Es ist ein halbes Jahrhundert her, da schenkten die Arbeiter der DDR den Bürgern des anderen, westlichen Deutschland mitten in der herrlichsten Jahreszeit einen Feiertag. Doch der 17. Juni wurde ‘Kein Tag der deutschen Einheit’, wie der Autor Thomas Flemming im Titel seines Buches zum Volksaufstand im Osten Deutschlands schreibt. “Er war ein Feiertag für die einen und ein Arbeitstag für die anderen. Wobei diejenigen, die am 17. Juni 1953 in der DDR demonstriert hatte, immer arbeiten mussten, während die anderen, die aus sicherer Ferne zugesehen hatten, frei bekamen und gedenken durften oder ins Grüne fuhren.” (S. 9)
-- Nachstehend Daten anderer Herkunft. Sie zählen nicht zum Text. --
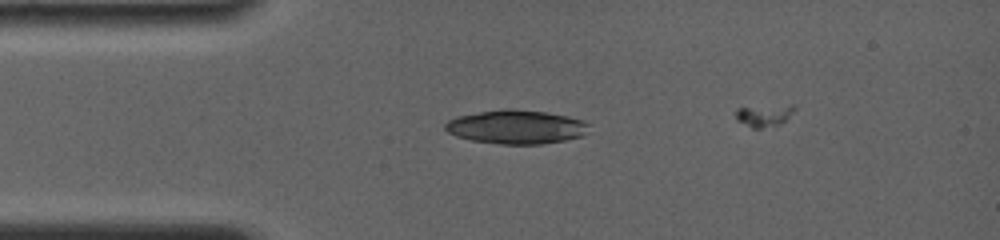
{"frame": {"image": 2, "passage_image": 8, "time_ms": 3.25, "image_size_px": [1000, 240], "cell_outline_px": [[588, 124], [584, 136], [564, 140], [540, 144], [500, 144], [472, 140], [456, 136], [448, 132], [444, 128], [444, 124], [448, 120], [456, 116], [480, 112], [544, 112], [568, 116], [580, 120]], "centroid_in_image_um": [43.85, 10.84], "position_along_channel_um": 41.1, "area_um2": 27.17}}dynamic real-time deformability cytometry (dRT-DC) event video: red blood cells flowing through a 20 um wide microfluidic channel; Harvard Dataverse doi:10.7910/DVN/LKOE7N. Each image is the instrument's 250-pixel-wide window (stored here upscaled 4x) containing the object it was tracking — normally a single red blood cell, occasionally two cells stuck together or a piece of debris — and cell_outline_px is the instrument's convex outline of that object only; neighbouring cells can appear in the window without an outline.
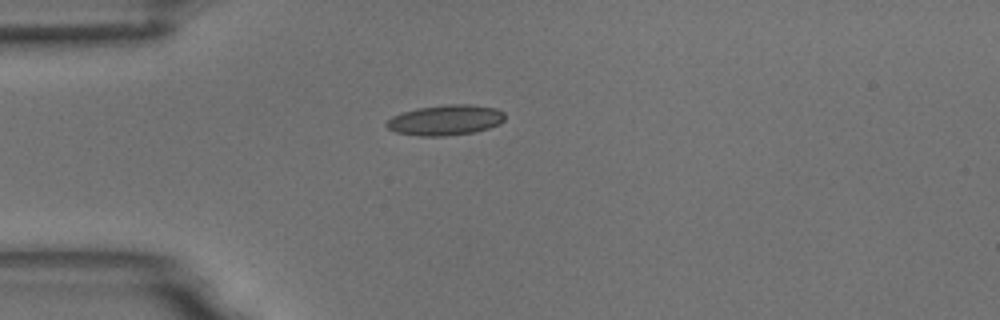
{"species": "common noctule bat (a hibernating species)", "species_latin": "Nyctalus noctula", "temperature_condition": "room temperature", "stored_images_in_passage": 6, "camera_frame_rate_fps": 3000, "um_per_image_px": 0.085, "animal": {"sex": "male", "body_mass_g": 18.8}, "frame": {"image": 1, "passage_image": 1, "time_ms": 0.0, "image_size_px": [1000, 320], "cell_outline_px": [[504, 120], [500, 124], [476, 132], [444, 136], [420, 136], [396, 132], [388, 128], [384, 124], [392, 116], [416, 108], [448, 104], [468, 104], [496, 108], [504, 112]], "centroid_in_image_um": [37.87, 10.21], "position_along_channel_um": 47.1, "area_um2": 20.98}}
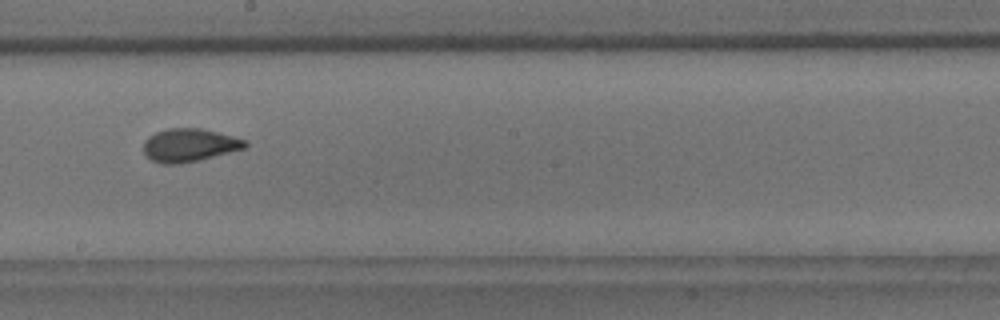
{"frame": {"image": 2, "passage_image": 6, "time_ms": 1.667, "image_size_px": [1000, 320], "cell_outline_px": [[248, 144], [244, 148], [200, 160], [180, 164], [160, 164], [152, 160], [144, 152], [144, 140], [148, 136], [156, 132], [168, 128], [200, 128], [248, 140]], "centroid_in_image_um": [16.08, 12.34], "position_along_channel_um": 232.1, "area_um2": 19.59}}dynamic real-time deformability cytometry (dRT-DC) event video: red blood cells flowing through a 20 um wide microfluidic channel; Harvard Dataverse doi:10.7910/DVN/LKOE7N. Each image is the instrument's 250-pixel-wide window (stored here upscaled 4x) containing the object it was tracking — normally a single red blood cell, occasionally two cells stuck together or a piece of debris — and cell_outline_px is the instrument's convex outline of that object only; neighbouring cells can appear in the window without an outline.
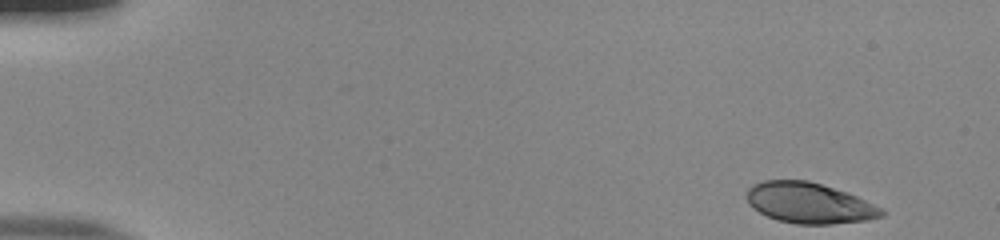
{"species": "human", "species_latin": "Homo sapiens", "temperature_condition": "room temperature", "stored_images_in_passage": 50, "camera_frame_rate_fps": 3000, "um_per_image_px": 0.085, "donor": {"sex": "male"}, "frame": {"image": 1, "passage_image": 1, "time_ms": 0.0, "image_size_px": [1000, 240], "cell_outline_px": [[884, 216], [864, 220], [832, 224], [796, 224], [776, 220], [752, 208], [748, 204], [748, 188], [752, 184], [764, 180], [808, 180], [848, 192], [880, 208], [884, 212]], "centroid_in_image_um": [68.75, 17.25], "position_along_channel_um": 16.3, "area_um2": 31.79}}
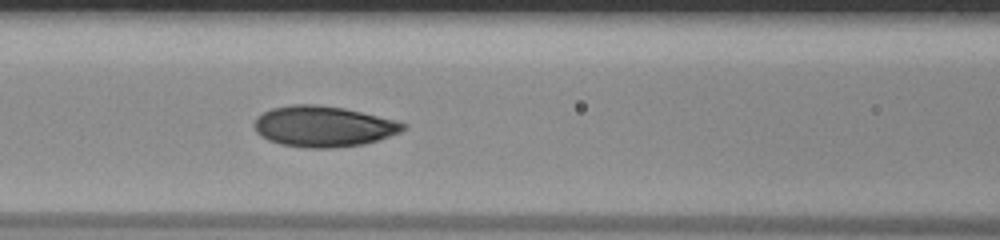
{"frame": {"image": 2, "passage_image": 21, "time_ms": 6.667, "image_size_px": [1000, 240], "cell_outline_px": [[408, 128], [400, 132], [364, 144], [332, 148], [308, 148], [280, 144], [268, 140], [260, 136], [256, 132], [252, 124], [256, 116], [272, 108], [292, 104], [320, 104], [344, 108], [396, 120], [408, 124]], "centroid_in_image_um": [27.46, 10.74], "position_along_channel_um": 139.1, "area_um2": 35.66}}
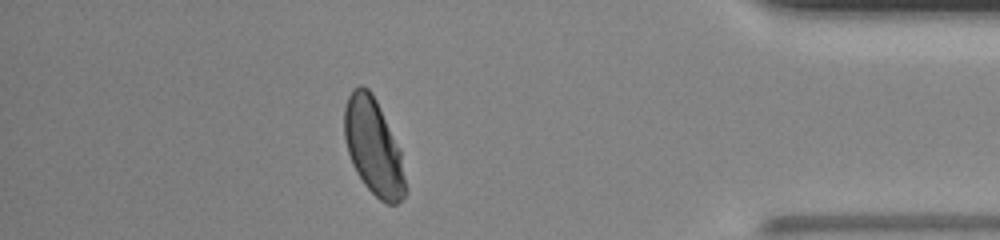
{"frame": {"image": 3, "passage_image": 44, "time_ms": 14.333, "image_size_px": [1000, 240], "cell_outline_px": [[408, 192], [396, 204], [388, 204], [380, 200], [364, 184], [356, 172], [352, 164], [348, 152], [344, 136], [344, 108], [348, 96], [352, 88], [360, 84], [368, 88], [372, 92], [400, 148], [408, 188]], "centroid_in_image_um": [31.76, 12.49], "position_along_channel_um": 403.4, "area_um2": 34.56}, "authors_computed_cell_mechanics": {"area_um2": 34.1309, "velocity_mm_per_s": 3.8848, "shape_relaxation_time_tau1_ms": 3.4242, "shape_relaxation_time_tau2_ms": null, "deformation_change_tau1": 0.1381, "deformation_change_tau2": null}}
Flemming schildert die Geschichte eines spontanen Aufstandes mit längerer Latenzzeit. Wenn es nicht die Unzufriedenheit mit der gesamten sowjetischen Besatzung und ihres Satellitenkonstruktes DDR war, dann bot zumindest der 9. Juli 1952 und seine Folgen Anlass zu anschwellender Unzufriedenheit. An diesem Tag hatte die II. Parteikonferenz der SED den “beschleunigten Aufbau des Sozialismus” beschlossen, eine der typischen betriebsblinden und ökonomisch wie politisch sinnlosen Entscheidungen der dogmatischen Führung rund um den Generalsekretär Walter Ulbricht. Denn in den folgenden Monaten trieb man nicht nur die verbliebenen privat wirtschaftenden Betriebe, vor allem mittels wahnwitzig erhöhter Steuern, in den Ruin. Insbesondere die Kirchen und christlichen Gruppen wurden geradezu mit stalinistischem Eifer bedrängt und verfolgt. Mit Stalins Zustimmung erfolgte auch eine radikale Erhöhung der Arbeitsnormen sowohl in der Industrie in den Städten als auch auf dem Land bei gleichzeitiger Umsteuerung der Investitionen von der Konsumgüter- in die Schwerindustrie. Die Löhne sanken so real um 20 bis 30 Prozent. Dass gleichzeitig die Grenze zur BRD befestigt und streng kontrolliert wurde, war nicht die Intuition der SED-Führung, sondern entsprach gleichfalls einer Weisung Stalins.

So stiegen die Militärausgaben inklusive Besatzungskosten auf enorme 10 bis 11 Prozent des DDR-Staatshaushaltes. Die Folgen ließen nicht lange auf sich warten. Es kam zu immer schmerzlicheren Versorgungsengpässen und schließlich zu einer für nahezu alle Bevölkerungsteile spürbaren ernsten Krise. “Aber in der Zeitung geht es uns herrlich” – lässt Flemming als Gewährsmann den Romanisten Viktor Klemperer zu Wort kommen und bringt damit zum Ausdruck, was die Zeitgenossen empörte: Die tägliche Schizophrenie zwischen Verlautbarung und Wirklichkeit, gepaart mit einem gleichfalls irrwitzigen Freund-Feind-Denken der Machtclique, die in ihrem Spionage- und Verfolgungswahn im Verlauf der Krise immer mehr politische Urteile fällen ließ. Die Zahl der Gefangenen stieg mit der Verkündung des neuen Kurses bis zum März 1953 um mehr als das Doppelte auf 66.300 an.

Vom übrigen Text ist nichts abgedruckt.